On the night he died, the heavens opened and torrents of rain were released. The crops which had shriveled from a prolonged drought put out succulent shoots.
Whenever it rains, we remember him, our old gardener and friend.
Das Thatha and his wife Packiamma moved down with us from the mountains to build a new life on a flat piece of land near Bodi. After we finished the bore wells and gravity fed tanks, Das dug holes in the unforgiving clay and planted spindly saplings, each stretching up from its crumbling plastic bag. Year after year, Das shuffled along with his sun burnt hose and filled the little depressions around each tree. He would often talk to himself during those long hours.

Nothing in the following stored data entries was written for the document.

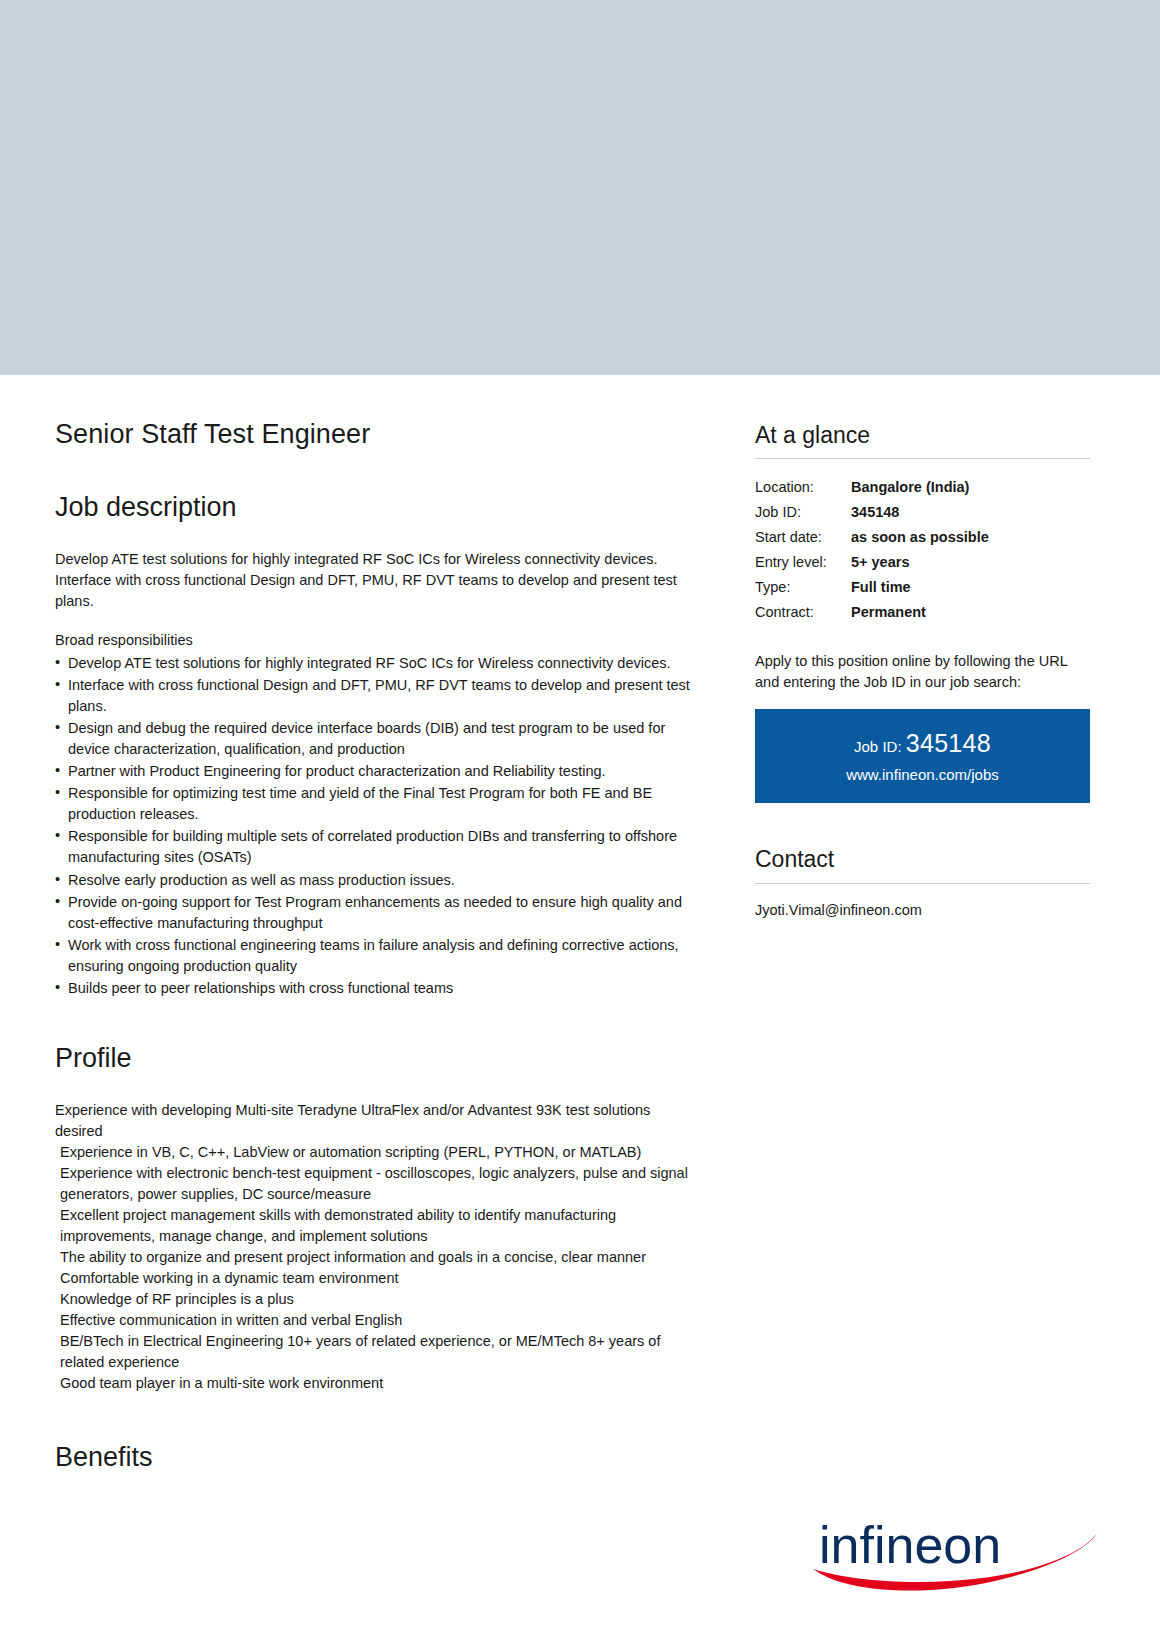Senior Staff Test Engineer
Job description
Develop ATE test solutions for highly integrated RF SoC ICs for Wireless connectivity devices. Interface with cross functional Design and DFT, PMU, RF DVT teams to develop and present test plans.
Broad responsibilities
Develop ATE test solutions for highly integrated RF SoC ICs for Wireless connectivity devices.
Interface with cross functional Design and DFT, PMU, RF DVT teams to develop and present test plans.
Design and debug the required device interface boards (DIB) and test program to be used for device characterization, qualification, and production
Partner with Product Engineering for product characterization and Reliability testing.
Responsible for optimizing test time and yield of the Final Test Program for both FE and BE production releases.
Responsible for building multiple sets of correlated production DIBs and transferring to offshore manufacturing sites (OSATs)
Resolve early production as well as mass production issues.
Provide on-going support for Test Program enhancements as needed to ensure high quality and cost-effective manufacturing throughput
Work with cross functional engineering teams in failure analysis and defining corrective actions, ensuring ongoing production quality
Builds peer to peer relationships with cross functional teams
Profile
Experience with developing Multi-site Teradyne UltraFlex and/or Advantest 93K test solutions desired
Experience in VB, C, C++, LabView or automation scripting (PERL, PYTHON, or MATLAB)
Experience with electronic bench-test equipment - oscilloscopes, logic analyzers, pulse and signal generators, power supplies, DC source/measure
Excellent project management skills with demonstrated ability to identify manufacturing improvements, manage change, and implement solutions
The ability to organize and present project information and goals in a concise, clear manner
Comfortable working in a dynamic team environment
Knowledge of RF principles is a plus
Effective communication in written and verbal English
BE/BTech in Electrical Engineering 10+ years of related experience, or ME/MTech 8+ years of related experience
Good team player in a multi-site work environment
Benefits
At a glance
| Location: | Bangalore (India) |
| Job ID: | 345148 |
| Start date: | as soon as possible |
| Entry level: | 5+ years |
| Type: | Full time |
| Contract: | Permanent |
Apply to this position online by following the URL and entering the Job ID in our job search:
Job ID: 345148
www.infineon.com/jobs
Contact
Jyoti.Vimal@infineon.com
infineon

“Here I am, a poor old man watering you trees, and what do you give me? Not even a little coconut or mango. You are just useless fellows who suck up all my water and refuse to bloom.”
The little saplings filled out as the seasons passed: the feminine curves of the Royal Palms, the green and yellow stripes of the bamboo, the rain trees with their powder puff flowers, the cassias with yellow butterflies in chains, red orange flamboyant blossoms burning across the canopy, copper pods bearing yellow panicles buzzing with bees, wispy peacock flowers, waxy plumerias with their sunny scent, jewel-toned cataracts of bougainvillea spilling over the fence.

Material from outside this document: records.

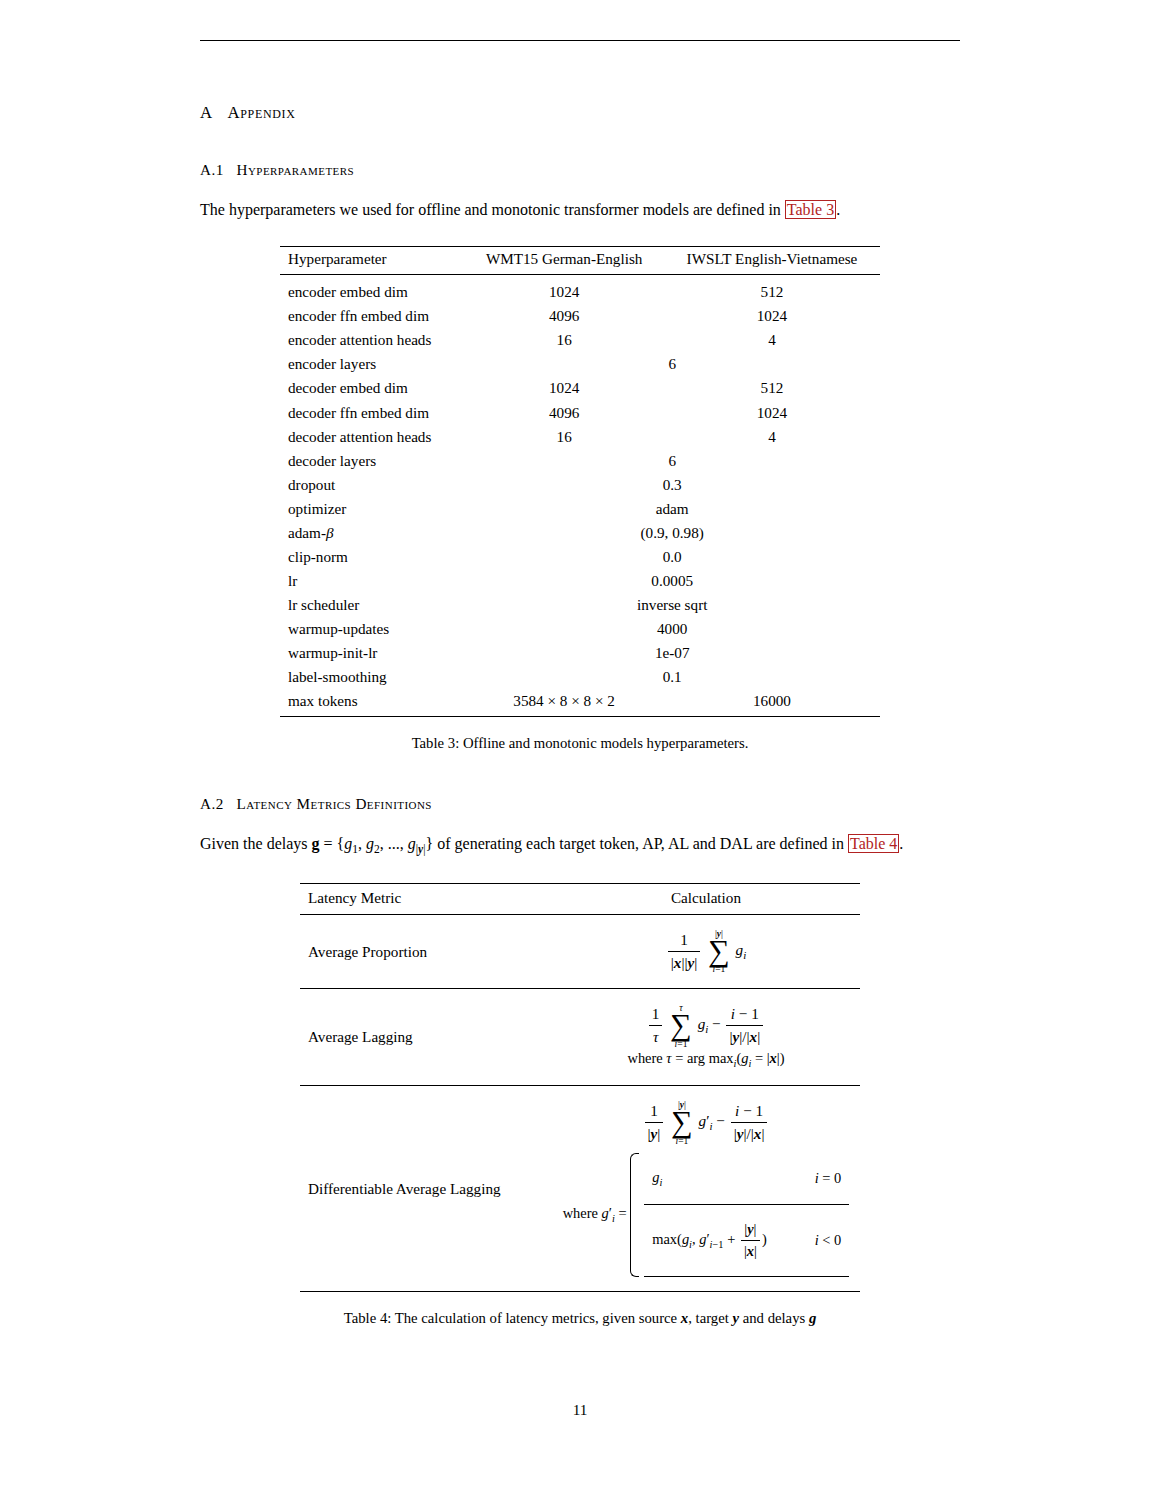A Appendix
A.1 Hyperparameters
The hyperparameters we used for offline and monotonic transformer models are defined in Table 3.
Table 3: Offline and monotonic models hyperparameters.
| Hyperparameter | WMT15 German-English | IWSLT English-Vietnamese |
| --- | --- | --- |
| encoder embed dim | 1024 | 512 |
| encoder ffn embed dim | 4096 | 1024 |
| encoder attention heads | 16 | 4 |
| encoder layers | 6 |
| decoder embed dim | 1024 | 512 |
| decoder ffn embed dim | 4096 | 1024 |
| decoder attention heads | 16 | 4 |
| decoder layers | 6 |
| dropout | 0.3 |
| optimizer | adam |
| adam- β | (0.9, 0.98) |
| clip-norm | 0.0 |
| lr | 0.0005 |
| lr scheduler | inverse sqrt |
| warmup-updates | 4000 |
| warmup-init-lr | 1e-07 |
| label-smoothing | 0.1 |
| max tokens | 3584 × 8 × 8 × 2 | 16000 |
A.2 Latency Metrics Definitions
Given the delays g = {g1, g2, ..., g|y|} of generating each target token, AP, AL and DAL are defined in Table 4.
Table 4: The calculation of latency metrics, given source x , target y and delays g
| Latency Metric | Calculation |
| --- | --- |
| Average Proportion | 1 / x // y / / y / ∑ i =1 g i |
| Average Lagging | 1 τ τ ∑ i =1 g i − i − 1 / y /// x / where τ = arg max i ( g i = / x /) |
| Differentiable Average Lagging | 1 / y / / y / ∑ i =1 g ′ i − i − 1 / y /// x / where g ′ i = / g i / i = 0 / / max( g i , g ′ i −1 + / y / / x / ) / i < 0 / |
11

And always after a big soaking rain, Das would emerge from his house smiling. He would raise both of his aching arms towards heaven.
“See what God has sent! Lumps and lumps of rain. Everything is so green. Das Thatha won’t have to water for a week. Maybe even two.”

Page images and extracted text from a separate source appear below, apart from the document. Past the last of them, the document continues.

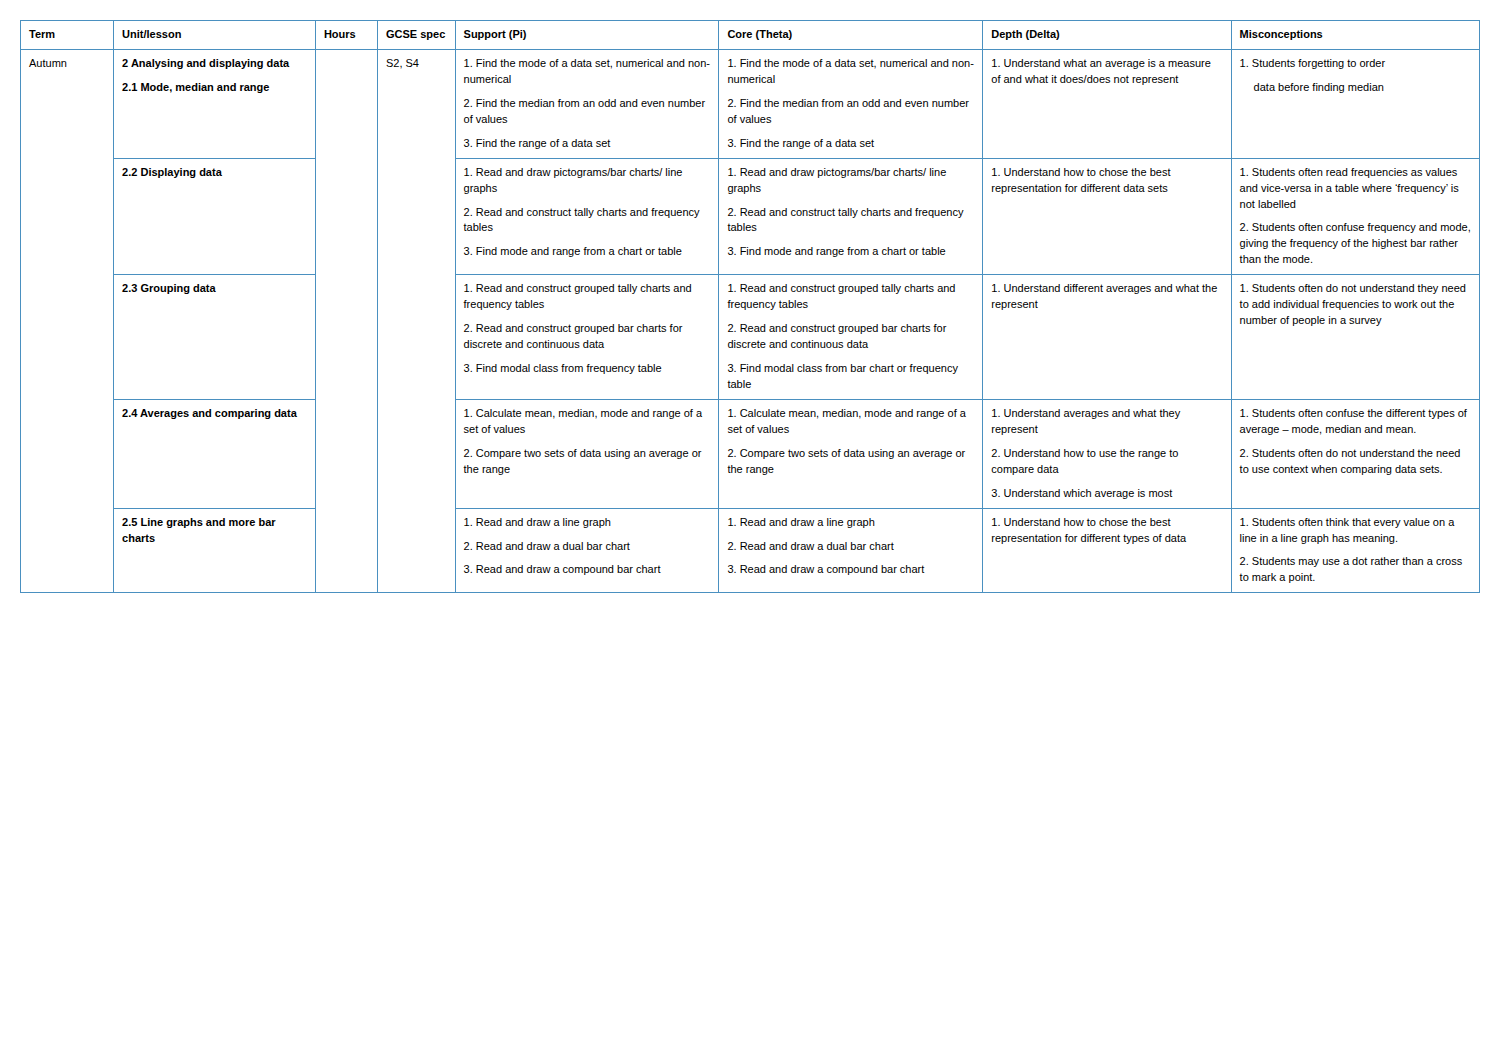| Term | Unit/lesson | Hours | GCSE spec | Support (Pi) | Core (Theta) | Depth (Delta) | Misconceptions |
| --- | --- | --- | --- | --- | --- | --- | --- |
| Autumn | 2 Analysing and displaying data 2.1 Mode, median and range | | S2, S4 | 1. Find the mode of a data set, numerical and non-numerical 2. Find the median from an odd and even number of values 3. Find the range of a data set | 1. Find the mode of a data set, numerical and non-numerical 2. Find the median from an odd and even number of values 3. Find the range of a data set | 1. Understand what an average is a measure of and what it does/does not represent | 1. Students forgetting to order data before finding median |
| 2.2 Displaying data | 1. Read and draw pictograms/bar charts/ line graphs 2. Read and construct tally charts and frequency tables 3. Find mode and range from a chart or table | 1. Read and draw pictograms/bar charts/ line graphs 2. Read and construct tally charts and frequency tables 3. Find mode and range from a chart or table | 1. Understand how to chose the best representation for different data sets | 1. Students often read frequencies as values and vice-versa in a table where ‘frequency’ is not labelled 2. Students often confuse frequency and mode, giving the frequency of the highest bar rather than the mode. |
| 2.3 Grouping data | 1. Read and construct grouped tally charts and frequency tables 2. Read and construct grouped bar charts for discrete and continuous data 3. Find modal class from frequency table | 1. Read and construct grouped tally charts and frequency tables 2. Read and construct grouped bar charts for discrete and continuous data 3. Find modal class from bar chart or frequency table | 1. Understand different averages and what the represent | 1. Students often do not understand they need to add individual frequencies to work out the number of people in a survey |
| 2.4 Averages and comparing data | 1. Calculate mean, median, mode and range of a set of values 2. Compare two sets of data using an average or the range | 1. Calculate mean, median, mode and range of a set of values 2. Compare two sets of data using an average or the range | 1. Understand averages and what they represent 2. Understand how to use the range to compare data 3. Understand which average is most | 1. Students often confuse the different types of average – mode, median and mean. 2. Students often do not understand the need to use context when comparing data sets. |
| 2.5 Line graphs and more bar charts | 1. Read and draw a line graph 2. Read and draw a dual bar chart 3. Read and draw a compound bar chart | 1. Read and draw a line graph 2. Read and draw a dual bar chart 3. Read and draw a compound bar chart | 1. Understand how to chose the best representation for different types of data | 1. Students often think that every value on a line in a line graph has meaning. 2. Students may use a dot rather than a cross to mark a point. |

This year the farmers in our taluk planted millet and beans in August, two months after the pokey Southwest Monsoon had set in. The millet spouted, a thousand points of dewy green, rising.
A month went by. No rain. The soil’s moisture reserves waned. Another month. Half of the plants evaporated while the rest struggled to live for one more day. By October 15 when the Northeast Monsoon was supposed to set in, there was a small rain. Many farmers ploughed their failed crops under and replanted with green millet. Perhaps now the rains would be steady.
All the other regions of the country were wet. The north faced deadly floods. India’s great rivers were in spate. The rice fields of the Cumbum valley were breaking records.. On November 15, a deep depression moved across our state from the Bay of Bengal bringing us hope. Soaking rain to the north in Pondicherry and south in Thirunelvelli For us in the middle, just a tease enough to wet the cheeks.
By now, two thirds of the crop had withered into a tan crisp. Though the weather channels kept saying 80% chance of rain, the clouds withheld their blessings.
On the night of the 23rd November, exactly one year after Das’s passing, we were awakened by the pre-dawn hiss of rain on our trees. Water gushed from the spouts and slapped down upon the tiles of the courtyard.By morning, monsoon frogs were engaged in a massive neighborhood orgy. The little pools around each tree were brimming. The millet that had survived drunk in the rain. The crops had been saved.
Emerging from our house, we could almost see old Das’s smile as he raised his arms to heaven.
“See what God has sent! Lumps and lumps of rain. Everything is so green. Das Thatha won’t have to water for a whole week. Maybe even two.”